Your assignment ▸ Nothing but an exact copy is wanted: the line with "Rendered at 1754 by 1241 pixels." and each line after it in the data below, last line included.
START Extracted records
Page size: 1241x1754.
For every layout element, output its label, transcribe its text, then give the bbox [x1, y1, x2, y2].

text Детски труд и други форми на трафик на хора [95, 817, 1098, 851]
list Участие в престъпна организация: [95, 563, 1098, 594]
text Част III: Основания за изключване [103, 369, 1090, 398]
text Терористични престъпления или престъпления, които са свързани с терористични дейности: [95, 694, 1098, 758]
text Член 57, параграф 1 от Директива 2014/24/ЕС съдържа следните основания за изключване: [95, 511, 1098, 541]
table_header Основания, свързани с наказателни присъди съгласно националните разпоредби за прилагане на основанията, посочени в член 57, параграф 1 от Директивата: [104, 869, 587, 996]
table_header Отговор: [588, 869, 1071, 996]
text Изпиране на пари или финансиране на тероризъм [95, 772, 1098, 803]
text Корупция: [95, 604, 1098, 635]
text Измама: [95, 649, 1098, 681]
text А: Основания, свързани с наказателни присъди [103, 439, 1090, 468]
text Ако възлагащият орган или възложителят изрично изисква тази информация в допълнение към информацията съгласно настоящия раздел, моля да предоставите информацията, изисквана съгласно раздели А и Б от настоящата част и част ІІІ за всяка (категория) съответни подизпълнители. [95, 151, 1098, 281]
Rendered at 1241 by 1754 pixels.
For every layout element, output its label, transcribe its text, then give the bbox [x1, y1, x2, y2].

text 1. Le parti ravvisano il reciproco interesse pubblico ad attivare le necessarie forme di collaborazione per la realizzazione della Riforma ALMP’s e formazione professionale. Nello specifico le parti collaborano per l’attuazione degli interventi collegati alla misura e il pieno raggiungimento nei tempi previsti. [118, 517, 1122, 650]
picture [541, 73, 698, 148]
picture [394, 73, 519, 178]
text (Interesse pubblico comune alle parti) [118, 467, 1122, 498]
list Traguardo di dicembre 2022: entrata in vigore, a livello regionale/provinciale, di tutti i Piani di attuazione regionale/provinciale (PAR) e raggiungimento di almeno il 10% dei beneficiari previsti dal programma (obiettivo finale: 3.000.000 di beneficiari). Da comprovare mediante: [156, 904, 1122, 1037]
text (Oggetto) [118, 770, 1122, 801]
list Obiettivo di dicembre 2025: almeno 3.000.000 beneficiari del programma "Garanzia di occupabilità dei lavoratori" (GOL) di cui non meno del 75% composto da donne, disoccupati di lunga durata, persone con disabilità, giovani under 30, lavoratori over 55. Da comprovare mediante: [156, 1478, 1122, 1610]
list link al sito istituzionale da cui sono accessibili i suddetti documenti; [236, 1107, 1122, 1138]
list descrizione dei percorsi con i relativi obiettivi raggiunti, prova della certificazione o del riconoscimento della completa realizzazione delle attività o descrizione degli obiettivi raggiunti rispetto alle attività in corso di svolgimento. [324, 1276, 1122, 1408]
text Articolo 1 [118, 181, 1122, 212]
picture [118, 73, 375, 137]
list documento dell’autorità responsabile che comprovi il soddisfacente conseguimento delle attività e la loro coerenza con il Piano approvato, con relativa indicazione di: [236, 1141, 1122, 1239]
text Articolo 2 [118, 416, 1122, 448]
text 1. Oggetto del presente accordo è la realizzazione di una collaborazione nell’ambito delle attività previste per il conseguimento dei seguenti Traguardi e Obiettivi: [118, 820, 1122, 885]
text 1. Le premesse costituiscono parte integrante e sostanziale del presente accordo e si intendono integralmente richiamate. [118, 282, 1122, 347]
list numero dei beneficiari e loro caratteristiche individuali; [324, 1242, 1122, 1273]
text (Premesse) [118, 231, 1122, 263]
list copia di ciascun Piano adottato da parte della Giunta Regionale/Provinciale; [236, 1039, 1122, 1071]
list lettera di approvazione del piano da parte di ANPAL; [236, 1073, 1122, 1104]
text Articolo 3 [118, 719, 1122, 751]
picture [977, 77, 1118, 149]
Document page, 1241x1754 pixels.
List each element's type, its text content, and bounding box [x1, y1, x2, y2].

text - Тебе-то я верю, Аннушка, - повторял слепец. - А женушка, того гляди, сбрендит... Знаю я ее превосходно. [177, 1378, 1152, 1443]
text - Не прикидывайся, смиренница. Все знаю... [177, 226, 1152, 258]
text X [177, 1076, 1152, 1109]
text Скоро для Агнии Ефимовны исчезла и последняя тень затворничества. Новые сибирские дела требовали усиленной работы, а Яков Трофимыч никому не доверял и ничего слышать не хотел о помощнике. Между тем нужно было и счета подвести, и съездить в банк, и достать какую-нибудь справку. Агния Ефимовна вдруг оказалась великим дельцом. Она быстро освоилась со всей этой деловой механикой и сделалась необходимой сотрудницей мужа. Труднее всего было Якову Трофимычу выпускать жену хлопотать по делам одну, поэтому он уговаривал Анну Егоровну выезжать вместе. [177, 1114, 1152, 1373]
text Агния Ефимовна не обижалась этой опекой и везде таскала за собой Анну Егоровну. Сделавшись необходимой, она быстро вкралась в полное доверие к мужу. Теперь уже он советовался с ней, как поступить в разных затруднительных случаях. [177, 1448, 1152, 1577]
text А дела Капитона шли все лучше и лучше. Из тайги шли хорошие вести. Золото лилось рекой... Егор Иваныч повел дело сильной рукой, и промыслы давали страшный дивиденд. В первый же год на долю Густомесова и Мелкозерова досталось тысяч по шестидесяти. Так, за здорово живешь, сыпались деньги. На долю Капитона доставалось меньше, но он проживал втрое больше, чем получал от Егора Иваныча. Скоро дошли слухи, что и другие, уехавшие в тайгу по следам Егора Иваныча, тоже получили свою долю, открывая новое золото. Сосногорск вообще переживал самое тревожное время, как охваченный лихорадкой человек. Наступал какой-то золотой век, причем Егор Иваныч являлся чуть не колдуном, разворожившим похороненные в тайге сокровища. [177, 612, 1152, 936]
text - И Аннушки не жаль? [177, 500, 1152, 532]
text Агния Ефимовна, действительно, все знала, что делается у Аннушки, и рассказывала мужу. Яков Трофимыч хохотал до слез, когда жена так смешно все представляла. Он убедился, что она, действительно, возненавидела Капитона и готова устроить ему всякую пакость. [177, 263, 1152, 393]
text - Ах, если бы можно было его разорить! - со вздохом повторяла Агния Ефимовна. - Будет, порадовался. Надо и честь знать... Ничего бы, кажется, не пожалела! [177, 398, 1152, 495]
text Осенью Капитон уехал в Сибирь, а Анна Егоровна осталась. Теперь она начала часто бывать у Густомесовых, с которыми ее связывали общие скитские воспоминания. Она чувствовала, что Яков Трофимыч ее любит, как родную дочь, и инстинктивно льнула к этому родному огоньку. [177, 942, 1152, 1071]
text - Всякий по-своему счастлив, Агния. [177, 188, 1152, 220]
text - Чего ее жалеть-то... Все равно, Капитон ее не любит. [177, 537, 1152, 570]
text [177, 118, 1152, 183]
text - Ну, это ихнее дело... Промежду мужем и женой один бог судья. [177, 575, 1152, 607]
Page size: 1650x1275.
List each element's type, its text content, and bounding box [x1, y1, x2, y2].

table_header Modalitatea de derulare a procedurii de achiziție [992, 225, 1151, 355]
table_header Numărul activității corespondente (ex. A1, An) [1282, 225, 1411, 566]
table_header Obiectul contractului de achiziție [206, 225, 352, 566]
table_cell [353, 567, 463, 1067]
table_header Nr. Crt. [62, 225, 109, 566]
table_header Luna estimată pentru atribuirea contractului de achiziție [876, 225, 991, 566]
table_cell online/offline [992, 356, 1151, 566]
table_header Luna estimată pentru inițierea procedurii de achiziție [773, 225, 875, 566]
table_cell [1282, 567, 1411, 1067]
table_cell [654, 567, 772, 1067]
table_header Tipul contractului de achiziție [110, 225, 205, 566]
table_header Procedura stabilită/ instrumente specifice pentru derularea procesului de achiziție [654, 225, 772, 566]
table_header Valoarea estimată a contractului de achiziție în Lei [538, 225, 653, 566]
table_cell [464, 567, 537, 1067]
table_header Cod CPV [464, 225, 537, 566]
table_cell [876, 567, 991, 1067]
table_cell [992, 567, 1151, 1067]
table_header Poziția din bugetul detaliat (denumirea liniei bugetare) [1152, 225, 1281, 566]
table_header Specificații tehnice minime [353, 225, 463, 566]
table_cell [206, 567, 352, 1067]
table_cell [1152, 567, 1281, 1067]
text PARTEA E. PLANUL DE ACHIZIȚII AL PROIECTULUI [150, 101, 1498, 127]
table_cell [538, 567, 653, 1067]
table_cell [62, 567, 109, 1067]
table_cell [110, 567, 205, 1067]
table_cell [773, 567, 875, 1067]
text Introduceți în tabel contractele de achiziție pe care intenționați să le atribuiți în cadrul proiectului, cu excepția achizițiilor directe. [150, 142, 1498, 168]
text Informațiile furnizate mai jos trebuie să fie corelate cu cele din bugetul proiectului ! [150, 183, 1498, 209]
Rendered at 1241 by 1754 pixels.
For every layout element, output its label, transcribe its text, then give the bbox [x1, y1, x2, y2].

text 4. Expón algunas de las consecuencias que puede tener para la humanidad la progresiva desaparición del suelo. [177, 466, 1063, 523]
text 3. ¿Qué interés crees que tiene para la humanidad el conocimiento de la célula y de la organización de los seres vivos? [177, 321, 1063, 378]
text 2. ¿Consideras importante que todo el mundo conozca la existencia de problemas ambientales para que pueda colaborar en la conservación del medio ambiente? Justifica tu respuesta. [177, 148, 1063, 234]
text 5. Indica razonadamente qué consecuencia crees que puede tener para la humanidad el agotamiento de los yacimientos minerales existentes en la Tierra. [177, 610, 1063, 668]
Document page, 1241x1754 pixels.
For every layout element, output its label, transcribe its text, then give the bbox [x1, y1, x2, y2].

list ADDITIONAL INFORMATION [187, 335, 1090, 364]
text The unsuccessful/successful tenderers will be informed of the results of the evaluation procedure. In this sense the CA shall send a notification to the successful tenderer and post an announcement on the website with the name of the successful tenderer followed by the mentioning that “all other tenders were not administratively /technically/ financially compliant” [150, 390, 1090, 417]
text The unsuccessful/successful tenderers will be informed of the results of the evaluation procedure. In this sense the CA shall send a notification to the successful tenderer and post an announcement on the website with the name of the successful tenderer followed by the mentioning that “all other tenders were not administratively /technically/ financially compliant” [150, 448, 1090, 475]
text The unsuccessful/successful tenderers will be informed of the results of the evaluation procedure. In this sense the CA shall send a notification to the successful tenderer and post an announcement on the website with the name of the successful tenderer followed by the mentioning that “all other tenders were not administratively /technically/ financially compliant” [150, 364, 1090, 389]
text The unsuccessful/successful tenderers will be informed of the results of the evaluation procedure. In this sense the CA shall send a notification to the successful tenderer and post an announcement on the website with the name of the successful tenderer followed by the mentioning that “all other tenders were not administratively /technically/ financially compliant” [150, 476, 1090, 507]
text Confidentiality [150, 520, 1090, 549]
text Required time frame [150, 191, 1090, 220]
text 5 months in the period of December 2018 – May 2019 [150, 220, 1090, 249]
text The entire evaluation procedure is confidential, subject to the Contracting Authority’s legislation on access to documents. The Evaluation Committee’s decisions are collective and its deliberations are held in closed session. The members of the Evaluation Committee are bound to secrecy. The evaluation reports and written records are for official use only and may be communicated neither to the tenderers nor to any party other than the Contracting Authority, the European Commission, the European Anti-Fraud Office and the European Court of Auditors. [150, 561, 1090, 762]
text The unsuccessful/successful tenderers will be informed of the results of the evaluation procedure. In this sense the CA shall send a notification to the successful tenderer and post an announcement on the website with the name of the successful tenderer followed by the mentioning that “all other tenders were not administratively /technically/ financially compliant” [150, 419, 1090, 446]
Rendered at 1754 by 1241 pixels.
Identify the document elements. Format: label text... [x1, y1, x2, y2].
END Extracted records
Response ▸
Rendered at 1754 by 1241 pixels.
Identify the document elements. Format: label text... [x1, y1, x2, y2].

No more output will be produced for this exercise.